Dans un contexte de recherche constante de nouvelles ressources fiscales, le Nouveau Front populaire vient d’annoncer l’une des mesures qu’ils souhaitaient mettre en place s’ils obtenaient le fauteuil de premier ministre. Lucie Castets, candidate à Matignon, propose ni plus ni moins que de faire payer des impôts en France aux expatriés fiscaux, s’inspirant directement du modèle américain. 

Cette idée, qui avait déjà été évoquée par le passé sans jamais voir le jour, pourrait cette fois-ci prendre forme et bouleverser la vie de millions de Français établis à l’étranger. Mais au-delà des promesses électorales, cette proposition soulève de nombreuses questions sur sa faisabilité et ses conséquences potentielles.
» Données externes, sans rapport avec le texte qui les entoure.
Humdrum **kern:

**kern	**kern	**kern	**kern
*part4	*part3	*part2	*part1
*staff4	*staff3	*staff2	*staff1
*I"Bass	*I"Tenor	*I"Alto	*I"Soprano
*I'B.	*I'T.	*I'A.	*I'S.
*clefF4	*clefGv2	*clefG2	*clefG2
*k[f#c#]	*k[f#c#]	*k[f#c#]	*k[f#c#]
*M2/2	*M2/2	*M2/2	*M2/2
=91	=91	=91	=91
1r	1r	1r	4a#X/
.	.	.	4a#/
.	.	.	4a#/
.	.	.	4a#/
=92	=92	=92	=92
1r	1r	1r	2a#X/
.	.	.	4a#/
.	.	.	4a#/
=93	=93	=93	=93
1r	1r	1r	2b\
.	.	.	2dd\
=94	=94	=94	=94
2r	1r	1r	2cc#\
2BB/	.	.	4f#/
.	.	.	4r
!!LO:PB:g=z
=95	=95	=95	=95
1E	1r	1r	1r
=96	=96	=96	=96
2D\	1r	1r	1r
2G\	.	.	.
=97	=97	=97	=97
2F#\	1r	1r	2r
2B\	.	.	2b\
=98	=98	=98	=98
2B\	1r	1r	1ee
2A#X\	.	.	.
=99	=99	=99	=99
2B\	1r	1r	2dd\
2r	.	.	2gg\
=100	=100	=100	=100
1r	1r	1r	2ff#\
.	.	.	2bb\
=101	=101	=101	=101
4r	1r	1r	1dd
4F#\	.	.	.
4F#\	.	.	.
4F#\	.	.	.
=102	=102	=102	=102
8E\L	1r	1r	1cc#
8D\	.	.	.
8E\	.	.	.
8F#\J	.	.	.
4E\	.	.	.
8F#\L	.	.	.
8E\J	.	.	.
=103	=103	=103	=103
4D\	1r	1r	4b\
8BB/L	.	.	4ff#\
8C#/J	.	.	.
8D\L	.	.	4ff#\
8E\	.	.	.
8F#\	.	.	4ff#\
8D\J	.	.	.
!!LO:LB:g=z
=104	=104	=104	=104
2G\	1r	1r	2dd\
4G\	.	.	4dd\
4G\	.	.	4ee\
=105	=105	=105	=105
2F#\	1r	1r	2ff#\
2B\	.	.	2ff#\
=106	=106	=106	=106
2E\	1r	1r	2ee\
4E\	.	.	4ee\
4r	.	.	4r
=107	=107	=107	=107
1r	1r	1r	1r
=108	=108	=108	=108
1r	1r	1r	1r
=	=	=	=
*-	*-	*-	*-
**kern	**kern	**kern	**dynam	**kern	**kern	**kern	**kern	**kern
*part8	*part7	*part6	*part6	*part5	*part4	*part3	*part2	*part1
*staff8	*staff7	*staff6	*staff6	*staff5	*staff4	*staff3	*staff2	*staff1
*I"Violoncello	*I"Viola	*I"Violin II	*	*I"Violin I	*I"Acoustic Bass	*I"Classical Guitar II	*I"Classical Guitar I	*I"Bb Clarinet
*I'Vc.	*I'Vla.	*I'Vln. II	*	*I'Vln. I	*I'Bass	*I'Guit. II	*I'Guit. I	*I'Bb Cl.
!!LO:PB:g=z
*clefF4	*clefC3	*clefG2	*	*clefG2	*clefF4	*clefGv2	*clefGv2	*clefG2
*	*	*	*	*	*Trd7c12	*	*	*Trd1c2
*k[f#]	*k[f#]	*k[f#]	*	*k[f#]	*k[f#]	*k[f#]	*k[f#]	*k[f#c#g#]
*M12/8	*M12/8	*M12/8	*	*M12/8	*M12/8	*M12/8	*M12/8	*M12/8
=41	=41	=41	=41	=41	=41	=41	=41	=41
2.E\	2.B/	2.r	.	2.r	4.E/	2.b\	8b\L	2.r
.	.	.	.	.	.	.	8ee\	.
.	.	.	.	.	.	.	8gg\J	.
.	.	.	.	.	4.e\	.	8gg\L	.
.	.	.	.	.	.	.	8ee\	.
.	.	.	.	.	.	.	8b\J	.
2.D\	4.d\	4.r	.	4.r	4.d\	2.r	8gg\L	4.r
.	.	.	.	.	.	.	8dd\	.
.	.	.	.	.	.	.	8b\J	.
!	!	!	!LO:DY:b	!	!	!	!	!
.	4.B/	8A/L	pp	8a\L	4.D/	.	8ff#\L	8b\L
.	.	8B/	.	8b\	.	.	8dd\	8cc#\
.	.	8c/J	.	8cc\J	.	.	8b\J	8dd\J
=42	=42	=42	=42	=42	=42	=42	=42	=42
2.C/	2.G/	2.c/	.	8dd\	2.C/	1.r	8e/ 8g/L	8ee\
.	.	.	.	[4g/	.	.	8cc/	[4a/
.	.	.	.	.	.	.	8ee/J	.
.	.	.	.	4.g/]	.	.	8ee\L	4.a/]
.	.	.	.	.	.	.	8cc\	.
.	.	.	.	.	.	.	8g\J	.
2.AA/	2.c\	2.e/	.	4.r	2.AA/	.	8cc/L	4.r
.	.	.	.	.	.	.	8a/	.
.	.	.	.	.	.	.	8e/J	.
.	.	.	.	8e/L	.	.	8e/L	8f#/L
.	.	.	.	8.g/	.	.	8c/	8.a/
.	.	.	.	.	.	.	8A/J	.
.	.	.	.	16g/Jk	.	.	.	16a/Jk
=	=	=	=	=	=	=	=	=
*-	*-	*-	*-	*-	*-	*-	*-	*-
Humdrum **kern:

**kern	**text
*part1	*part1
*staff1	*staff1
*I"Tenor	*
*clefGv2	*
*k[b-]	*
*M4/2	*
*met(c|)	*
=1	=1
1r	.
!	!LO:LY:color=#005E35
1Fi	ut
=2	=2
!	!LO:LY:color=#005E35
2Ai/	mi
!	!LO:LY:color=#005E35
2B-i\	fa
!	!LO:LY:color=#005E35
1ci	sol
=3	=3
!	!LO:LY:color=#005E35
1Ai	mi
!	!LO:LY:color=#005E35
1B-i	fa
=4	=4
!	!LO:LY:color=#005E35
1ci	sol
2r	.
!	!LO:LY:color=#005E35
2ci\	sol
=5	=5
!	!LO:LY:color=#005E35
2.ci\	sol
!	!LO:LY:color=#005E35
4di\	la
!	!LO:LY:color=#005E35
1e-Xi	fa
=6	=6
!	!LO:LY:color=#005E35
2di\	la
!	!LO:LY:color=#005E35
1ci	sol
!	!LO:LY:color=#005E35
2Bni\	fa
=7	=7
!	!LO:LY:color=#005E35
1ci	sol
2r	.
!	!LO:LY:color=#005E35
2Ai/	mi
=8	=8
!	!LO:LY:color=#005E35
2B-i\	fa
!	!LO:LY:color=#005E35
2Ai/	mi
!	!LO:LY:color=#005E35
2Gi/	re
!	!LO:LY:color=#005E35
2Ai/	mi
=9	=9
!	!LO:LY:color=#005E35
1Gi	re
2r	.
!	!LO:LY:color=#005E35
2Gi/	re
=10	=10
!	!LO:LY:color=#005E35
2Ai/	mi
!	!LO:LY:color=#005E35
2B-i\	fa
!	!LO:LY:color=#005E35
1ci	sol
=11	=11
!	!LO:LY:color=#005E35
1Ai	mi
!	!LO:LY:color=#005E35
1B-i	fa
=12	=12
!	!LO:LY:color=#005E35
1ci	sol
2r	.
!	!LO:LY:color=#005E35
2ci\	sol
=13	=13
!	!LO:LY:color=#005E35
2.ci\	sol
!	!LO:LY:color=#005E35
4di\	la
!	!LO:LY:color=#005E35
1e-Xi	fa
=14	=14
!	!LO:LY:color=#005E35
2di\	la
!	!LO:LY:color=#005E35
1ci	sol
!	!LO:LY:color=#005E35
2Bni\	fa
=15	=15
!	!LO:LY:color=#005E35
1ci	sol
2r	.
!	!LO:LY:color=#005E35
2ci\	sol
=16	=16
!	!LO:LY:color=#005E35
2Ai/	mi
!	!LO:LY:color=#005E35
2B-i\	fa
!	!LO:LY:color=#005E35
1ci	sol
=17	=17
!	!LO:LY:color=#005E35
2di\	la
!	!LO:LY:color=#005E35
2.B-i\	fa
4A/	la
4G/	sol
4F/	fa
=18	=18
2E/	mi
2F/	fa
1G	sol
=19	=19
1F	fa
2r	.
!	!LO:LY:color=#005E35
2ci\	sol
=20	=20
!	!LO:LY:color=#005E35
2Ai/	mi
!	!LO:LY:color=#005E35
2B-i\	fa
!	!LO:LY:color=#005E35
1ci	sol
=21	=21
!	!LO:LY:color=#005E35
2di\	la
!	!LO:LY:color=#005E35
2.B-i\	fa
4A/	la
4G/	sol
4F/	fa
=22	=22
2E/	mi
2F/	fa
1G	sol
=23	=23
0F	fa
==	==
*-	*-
La proposition du Nouveau Front populaire et son fonctionnement

Le projet fiscal du Nouveau Front populaire, porté par Lucie Castets, candidate à Matignon, vise l’imposition des Français expatriés. 

Il faut aussi que les expatriés fiscaux paient leurs impôts au fisc français, comme le font les Américains expatriés vis-à-vis du fisc des États-Unis

Lucie Castets dans une interview à « La Tribune Dimanche« . 

Cette idée n’est pas nouvelle dans le paysage politique français. Jean-Luc Mélenchon l’avait déjà évoquée en 2022, et même Nicolas Sarkozy en 2012 lors de sa campagne pour un second mandat.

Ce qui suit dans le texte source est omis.